Thankfully all the dogs recovered and were soon available for adoption. The puppies found their forever families quickly, but no one knew how long it might take to find a home for the bonded moms. “Bonded pairs typically take longer to find homes,” says Adrienne McBride, the BC SPCA’s senior director, community animal centres. “Guardians must be prepared to take on the costs and the responsibilities of two animals instead of one, which can be a lot to ask. The good news is that bonded animals do really well in new homes because they have the comfort and security of a companion to ease the transition.”
In the best of all possible news, Goldie and Honey found their forever together home late in December and are enjoying the New Year being spoiled by their new mom!
“Goldie and Honey aren’t my first bonded pair of dogs,” says Michelle. She said goodbye to Pearl in 2022 at the age of 15 and Blue passed in October just shy of her 17th birthday. She adopted the bonded pair from the BC SPCA’s Vancouver community animal centre when they were nine years old. “After Pearl died, I knew I would have another bonded pair of dogs in my life, it was just a matter of finding them, says Michelle. “My home just felt so empty.” Michelle found Goldie and Honey on the BC SPCA’s adoption page when she used the website’s “More Filters” function to search specifically for bonded pairs.

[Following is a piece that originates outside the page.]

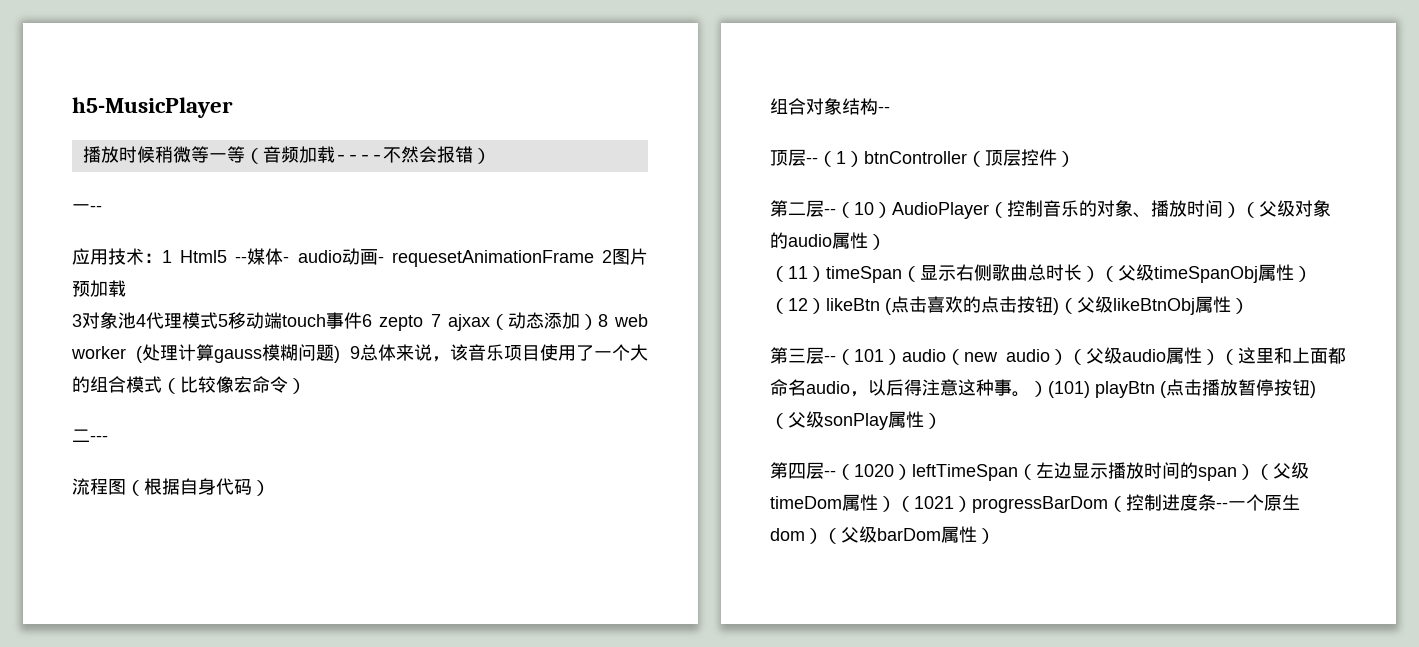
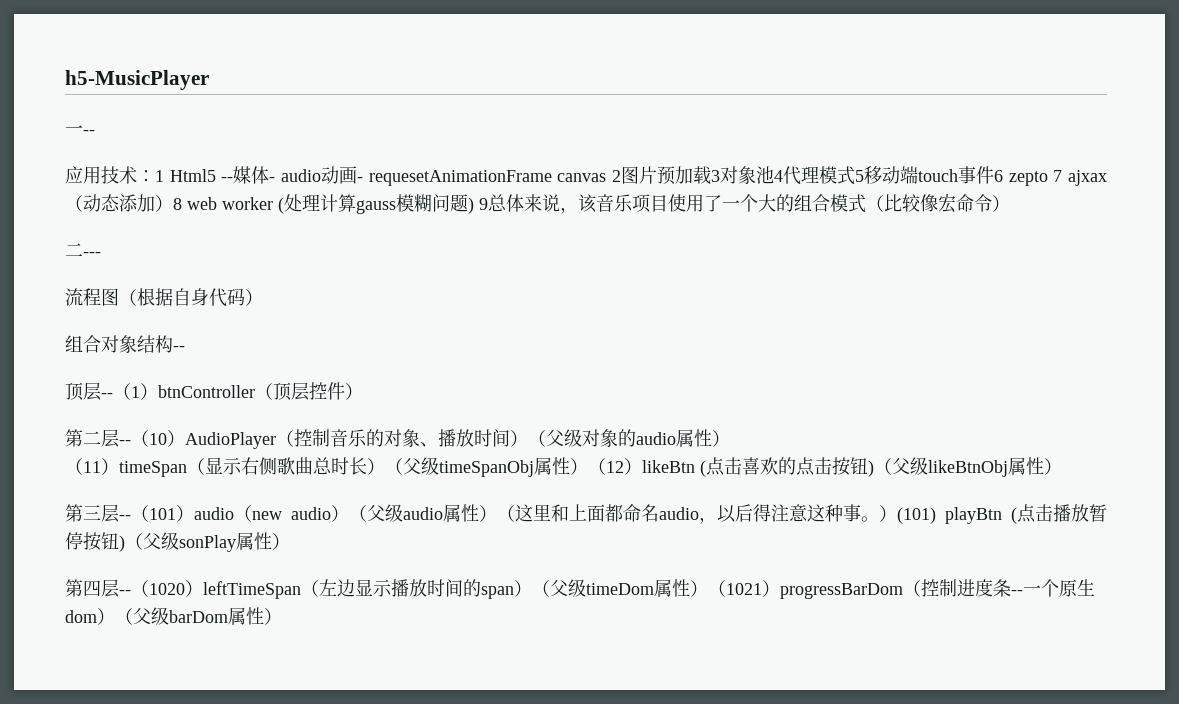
[82,146,491,164] // 播放时候稍微等一等（音频加载----不然会报错） -> (209, 80) none
(594, 258) none -> [557,173,607,182] canvas
(126, 288) // -> (711, 175) none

Michelle submitted her application and was soon taking a ferry to the BC SPCA’s Victoria community animal centre to meet them. “When I went into their kennel, they both came up and sat on top of me,” says Michelle. “There was no question they were coming home with me.” Once they were in Michelle’s home, they got comfortable quickly. “The first night they were here, I looked over at Goldie and she was fast asleep on the couch on her back with her belly exposed. It took them a whole five days before they were sleeping with me on my bed,” she says. Michelle adds that she believes in sharing her whole home with her dogs. “They can be anywhere they want to be – this is their home as much as mine.” Couches, beds, mats, blankets are all at their disposal.
Goldie and Honey will be living their best lives when Michelle takes them camping in the interior this summer. “These dogs are my family,” she says. “My life is just so much richer with them in it.” Michelle adds that people may think it is too much work to adopt a bonded pair of animals, but she completely disagrees. “I have had two dogs constantly since the year 2000. Sure, there is twice as much food to buy and poop to clean up but there is also twice as much love.”